WHAT THIS TASK INVOLVES: Report back every line below that carries the word "Reference".

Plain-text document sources
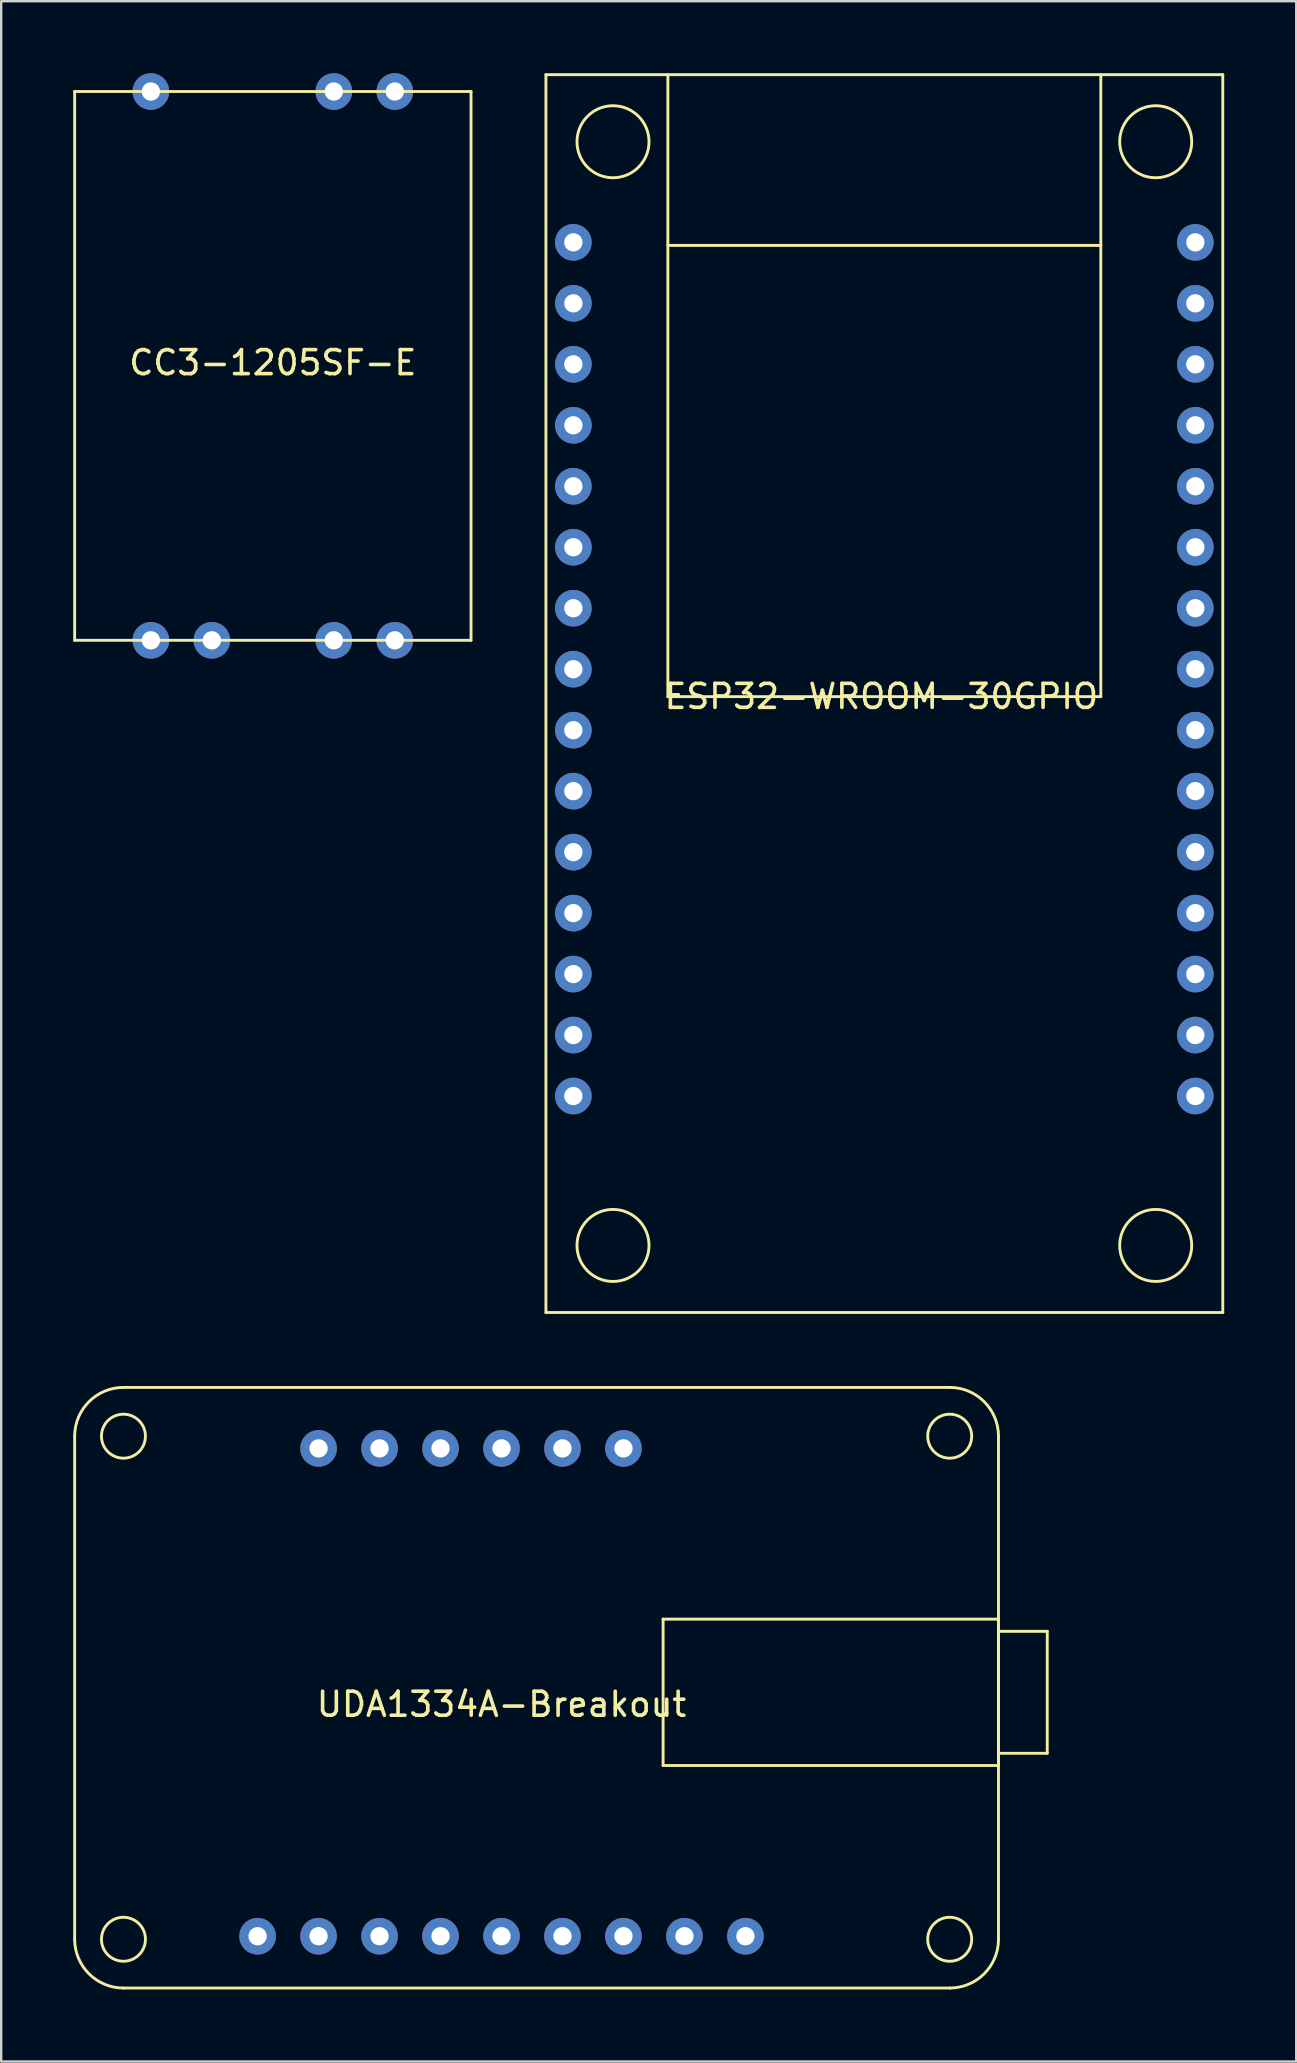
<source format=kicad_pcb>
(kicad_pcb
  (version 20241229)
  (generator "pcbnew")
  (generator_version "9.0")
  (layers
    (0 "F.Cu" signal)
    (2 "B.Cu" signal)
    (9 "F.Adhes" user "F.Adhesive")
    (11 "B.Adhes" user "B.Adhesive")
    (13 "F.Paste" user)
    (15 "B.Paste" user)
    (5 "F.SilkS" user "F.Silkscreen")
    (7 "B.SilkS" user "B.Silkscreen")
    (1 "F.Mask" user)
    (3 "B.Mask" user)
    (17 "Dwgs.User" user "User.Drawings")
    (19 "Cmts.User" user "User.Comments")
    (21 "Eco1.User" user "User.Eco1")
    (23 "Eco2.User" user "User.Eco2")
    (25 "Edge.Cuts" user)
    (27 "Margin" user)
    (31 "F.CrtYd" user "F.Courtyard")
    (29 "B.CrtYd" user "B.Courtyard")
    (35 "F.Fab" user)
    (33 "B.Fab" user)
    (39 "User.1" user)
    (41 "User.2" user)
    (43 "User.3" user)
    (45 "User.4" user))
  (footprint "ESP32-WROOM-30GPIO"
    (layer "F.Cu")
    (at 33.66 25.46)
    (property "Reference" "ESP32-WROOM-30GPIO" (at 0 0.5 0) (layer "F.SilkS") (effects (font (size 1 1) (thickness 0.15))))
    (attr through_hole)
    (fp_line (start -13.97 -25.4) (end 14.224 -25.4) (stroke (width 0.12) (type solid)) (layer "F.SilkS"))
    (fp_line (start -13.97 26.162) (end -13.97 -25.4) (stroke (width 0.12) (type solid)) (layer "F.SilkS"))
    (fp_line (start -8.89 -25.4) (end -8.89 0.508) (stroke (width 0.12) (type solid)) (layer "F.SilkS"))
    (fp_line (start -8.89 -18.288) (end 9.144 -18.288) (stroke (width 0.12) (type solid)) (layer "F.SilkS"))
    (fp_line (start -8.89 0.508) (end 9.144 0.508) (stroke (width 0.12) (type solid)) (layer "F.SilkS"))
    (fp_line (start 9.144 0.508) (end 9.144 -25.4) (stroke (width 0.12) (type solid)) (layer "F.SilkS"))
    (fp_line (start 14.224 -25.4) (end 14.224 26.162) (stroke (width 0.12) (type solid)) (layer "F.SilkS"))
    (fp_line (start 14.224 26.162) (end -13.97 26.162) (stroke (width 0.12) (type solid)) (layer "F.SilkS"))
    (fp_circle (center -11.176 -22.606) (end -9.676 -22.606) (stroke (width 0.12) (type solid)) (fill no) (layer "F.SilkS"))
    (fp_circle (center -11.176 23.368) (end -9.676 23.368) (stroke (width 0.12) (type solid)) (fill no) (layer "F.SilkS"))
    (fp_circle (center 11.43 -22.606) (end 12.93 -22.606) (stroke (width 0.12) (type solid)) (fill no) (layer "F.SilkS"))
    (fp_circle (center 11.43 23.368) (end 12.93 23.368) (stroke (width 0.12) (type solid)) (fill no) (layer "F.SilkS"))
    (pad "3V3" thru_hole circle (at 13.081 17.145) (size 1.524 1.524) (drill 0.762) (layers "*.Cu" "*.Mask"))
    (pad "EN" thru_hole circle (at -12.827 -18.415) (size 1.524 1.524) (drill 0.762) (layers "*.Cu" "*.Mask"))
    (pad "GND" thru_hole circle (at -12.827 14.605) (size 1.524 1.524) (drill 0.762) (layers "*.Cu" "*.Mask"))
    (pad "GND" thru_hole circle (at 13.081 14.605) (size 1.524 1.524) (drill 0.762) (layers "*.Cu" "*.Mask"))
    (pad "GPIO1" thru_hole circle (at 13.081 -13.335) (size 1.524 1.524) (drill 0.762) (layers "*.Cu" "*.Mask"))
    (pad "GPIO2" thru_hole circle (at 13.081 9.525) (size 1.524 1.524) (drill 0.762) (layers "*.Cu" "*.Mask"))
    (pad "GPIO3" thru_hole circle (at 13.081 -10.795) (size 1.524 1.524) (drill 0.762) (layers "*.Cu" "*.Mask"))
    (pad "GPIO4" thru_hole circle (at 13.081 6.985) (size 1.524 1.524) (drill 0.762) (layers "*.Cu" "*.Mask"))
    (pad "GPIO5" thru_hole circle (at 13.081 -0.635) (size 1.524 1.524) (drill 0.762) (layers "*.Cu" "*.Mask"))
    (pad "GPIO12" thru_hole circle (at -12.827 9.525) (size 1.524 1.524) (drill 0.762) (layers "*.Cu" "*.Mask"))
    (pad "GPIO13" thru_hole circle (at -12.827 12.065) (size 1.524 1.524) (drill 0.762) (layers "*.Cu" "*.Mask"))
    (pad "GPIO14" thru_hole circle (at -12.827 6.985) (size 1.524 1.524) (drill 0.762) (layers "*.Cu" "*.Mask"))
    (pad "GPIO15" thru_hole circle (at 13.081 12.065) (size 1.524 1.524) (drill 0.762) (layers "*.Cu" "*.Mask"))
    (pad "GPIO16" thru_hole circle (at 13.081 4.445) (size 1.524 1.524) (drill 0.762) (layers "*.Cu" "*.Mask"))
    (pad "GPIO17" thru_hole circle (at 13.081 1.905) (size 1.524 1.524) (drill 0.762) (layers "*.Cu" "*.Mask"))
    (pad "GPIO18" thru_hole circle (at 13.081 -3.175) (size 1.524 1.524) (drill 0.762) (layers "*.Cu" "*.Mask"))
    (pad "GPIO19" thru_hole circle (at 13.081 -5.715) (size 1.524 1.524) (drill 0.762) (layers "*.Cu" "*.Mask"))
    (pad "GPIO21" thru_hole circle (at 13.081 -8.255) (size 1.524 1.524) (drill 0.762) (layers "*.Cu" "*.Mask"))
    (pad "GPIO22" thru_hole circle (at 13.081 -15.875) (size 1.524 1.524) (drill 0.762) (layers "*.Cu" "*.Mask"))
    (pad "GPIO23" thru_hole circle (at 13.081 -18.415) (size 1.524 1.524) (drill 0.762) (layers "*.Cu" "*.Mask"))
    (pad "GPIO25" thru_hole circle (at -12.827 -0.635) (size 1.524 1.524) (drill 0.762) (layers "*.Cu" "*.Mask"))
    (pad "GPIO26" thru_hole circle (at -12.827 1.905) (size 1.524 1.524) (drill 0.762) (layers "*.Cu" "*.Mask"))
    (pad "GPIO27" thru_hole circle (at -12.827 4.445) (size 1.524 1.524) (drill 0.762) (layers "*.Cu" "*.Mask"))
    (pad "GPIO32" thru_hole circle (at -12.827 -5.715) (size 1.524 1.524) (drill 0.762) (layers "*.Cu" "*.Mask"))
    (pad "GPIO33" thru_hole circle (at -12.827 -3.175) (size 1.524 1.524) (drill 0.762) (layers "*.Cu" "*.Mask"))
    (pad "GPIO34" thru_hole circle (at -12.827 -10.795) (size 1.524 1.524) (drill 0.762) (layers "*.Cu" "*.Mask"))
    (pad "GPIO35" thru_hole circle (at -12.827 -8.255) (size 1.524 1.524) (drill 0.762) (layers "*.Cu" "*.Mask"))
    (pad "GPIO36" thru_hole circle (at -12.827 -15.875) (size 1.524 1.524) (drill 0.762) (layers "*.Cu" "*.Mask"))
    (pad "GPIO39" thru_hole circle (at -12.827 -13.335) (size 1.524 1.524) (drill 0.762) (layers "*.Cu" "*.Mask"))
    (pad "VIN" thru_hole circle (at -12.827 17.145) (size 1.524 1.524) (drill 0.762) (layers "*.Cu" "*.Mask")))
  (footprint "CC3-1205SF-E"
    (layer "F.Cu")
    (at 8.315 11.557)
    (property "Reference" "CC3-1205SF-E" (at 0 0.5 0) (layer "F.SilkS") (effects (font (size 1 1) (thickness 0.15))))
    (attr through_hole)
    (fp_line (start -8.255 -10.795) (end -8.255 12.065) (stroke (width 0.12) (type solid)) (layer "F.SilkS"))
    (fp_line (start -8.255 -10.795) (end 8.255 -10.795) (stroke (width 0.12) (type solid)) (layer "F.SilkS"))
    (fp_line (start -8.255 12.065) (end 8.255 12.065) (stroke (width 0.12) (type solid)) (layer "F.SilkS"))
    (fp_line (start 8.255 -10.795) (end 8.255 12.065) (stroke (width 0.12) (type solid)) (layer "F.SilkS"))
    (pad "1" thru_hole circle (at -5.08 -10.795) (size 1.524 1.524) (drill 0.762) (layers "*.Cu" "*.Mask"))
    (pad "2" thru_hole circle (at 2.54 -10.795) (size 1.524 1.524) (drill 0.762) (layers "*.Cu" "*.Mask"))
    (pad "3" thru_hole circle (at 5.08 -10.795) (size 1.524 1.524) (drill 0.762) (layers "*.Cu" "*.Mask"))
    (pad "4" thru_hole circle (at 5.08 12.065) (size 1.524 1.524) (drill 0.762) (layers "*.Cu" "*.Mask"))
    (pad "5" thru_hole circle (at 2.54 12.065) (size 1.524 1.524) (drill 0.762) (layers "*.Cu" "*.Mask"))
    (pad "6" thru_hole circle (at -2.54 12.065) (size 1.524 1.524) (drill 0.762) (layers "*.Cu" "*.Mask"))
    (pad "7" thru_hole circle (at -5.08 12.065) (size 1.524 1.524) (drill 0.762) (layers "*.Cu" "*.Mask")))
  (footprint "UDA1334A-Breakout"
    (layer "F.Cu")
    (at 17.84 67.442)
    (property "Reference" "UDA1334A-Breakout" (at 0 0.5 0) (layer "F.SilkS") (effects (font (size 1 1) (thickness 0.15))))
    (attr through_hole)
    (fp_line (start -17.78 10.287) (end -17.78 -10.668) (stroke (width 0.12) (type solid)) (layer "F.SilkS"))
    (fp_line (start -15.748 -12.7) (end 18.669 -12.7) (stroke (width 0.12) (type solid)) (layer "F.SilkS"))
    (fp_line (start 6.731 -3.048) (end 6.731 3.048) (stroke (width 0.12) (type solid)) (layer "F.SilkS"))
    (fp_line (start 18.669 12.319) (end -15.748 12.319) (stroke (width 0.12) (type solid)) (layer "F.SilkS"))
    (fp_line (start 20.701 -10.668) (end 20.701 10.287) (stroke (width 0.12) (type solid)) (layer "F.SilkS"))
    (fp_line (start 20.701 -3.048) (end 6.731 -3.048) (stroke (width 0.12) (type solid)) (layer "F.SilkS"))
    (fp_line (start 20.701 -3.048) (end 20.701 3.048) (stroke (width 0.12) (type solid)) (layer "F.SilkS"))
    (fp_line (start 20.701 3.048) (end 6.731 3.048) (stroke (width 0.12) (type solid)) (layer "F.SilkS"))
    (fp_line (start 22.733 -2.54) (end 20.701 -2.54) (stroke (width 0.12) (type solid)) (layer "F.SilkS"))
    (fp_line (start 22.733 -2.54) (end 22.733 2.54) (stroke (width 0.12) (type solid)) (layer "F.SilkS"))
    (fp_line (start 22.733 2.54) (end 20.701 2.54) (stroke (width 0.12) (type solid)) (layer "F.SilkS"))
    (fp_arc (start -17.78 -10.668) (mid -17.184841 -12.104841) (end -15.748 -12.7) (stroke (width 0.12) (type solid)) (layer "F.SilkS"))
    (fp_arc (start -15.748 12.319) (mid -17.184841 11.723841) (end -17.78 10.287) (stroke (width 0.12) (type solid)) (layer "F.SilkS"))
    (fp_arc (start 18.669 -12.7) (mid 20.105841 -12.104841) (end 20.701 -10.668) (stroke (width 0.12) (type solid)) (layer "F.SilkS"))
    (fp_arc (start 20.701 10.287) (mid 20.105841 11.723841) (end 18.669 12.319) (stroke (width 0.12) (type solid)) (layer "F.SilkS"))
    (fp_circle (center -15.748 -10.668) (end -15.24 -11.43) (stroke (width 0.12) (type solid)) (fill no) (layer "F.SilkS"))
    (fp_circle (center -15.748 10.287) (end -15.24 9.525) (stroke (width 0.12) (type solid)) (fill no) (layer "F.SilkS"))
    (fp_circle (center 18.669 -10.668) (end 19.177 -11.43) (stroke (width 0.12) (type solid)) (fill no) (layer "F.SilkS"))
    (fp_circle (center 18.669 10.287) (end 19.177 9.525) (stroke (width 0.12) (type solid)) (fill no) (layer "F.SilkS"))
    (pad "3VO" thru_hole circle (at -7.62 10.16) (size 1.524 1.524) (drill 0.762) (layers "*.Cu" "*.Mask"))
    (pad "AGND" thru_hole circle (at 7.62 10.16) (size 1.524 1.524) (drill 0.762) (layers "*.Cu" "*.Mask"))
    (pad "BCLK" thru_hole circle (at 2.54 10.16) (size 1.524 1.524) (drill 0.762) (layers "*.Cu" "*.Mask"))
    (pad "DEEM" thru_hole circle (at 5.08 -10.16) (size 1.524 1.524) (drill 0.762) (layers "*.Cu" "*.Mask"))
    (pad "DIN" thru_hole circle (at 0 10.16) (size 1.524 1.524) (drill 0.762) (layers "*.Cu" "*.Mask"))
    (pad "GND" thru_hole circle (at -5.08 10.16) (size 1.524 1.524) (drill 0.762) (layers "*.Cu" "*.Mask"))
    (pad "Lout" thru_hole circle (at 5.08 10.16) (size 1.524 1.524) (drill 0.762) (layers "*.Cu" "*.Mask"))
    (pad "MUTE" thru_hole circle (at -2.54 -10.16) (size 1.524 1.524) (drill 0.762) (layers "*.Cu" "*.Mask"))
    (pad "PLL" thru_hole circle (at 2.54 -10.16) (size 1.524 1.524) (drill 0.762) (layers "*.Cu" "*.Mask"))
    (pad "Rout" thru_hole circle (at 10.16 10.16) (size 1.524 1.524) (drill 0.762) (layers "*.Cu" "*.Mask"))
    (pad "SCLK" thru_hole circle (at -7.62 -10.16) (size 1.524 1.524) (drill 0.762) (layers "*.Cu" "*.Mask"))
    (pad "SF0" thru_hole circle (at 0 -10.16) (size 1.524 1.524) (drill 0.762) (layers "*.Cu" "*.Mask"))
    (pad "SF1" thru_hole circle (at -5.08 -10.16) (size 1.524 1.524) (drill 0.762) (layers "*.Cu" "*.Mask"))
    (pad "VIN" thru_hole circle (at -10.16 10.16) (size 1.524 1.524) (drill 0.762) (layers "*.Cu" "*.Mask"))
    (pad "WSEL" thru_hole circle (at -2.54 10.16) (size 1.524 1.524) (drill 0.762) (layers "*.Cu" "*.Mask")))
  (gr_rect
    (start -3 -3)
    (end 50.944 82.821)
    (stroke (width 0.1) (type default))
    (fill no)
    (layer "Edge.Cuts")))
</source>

SOLUTION FOR THIS TASK:
    (property "Reference" "ESP32-WROOM-30GPIO" (at 0 0.5 0) (layer "F.SilkS") (effects (font (size 1 1) (thickness 0.15))))
    (property "Reference" "CC3-1205SF-E" (at 0 0.5 0) (layer "F.SilkS") (effects (font (size 1 1) (thickness 0.15))))
    (property "Reference" "UDA1334A-Breakout" (at 0 0.5 0) (layer "F.SilkS") (effects (font (size 1 1) (thickness 0.15))))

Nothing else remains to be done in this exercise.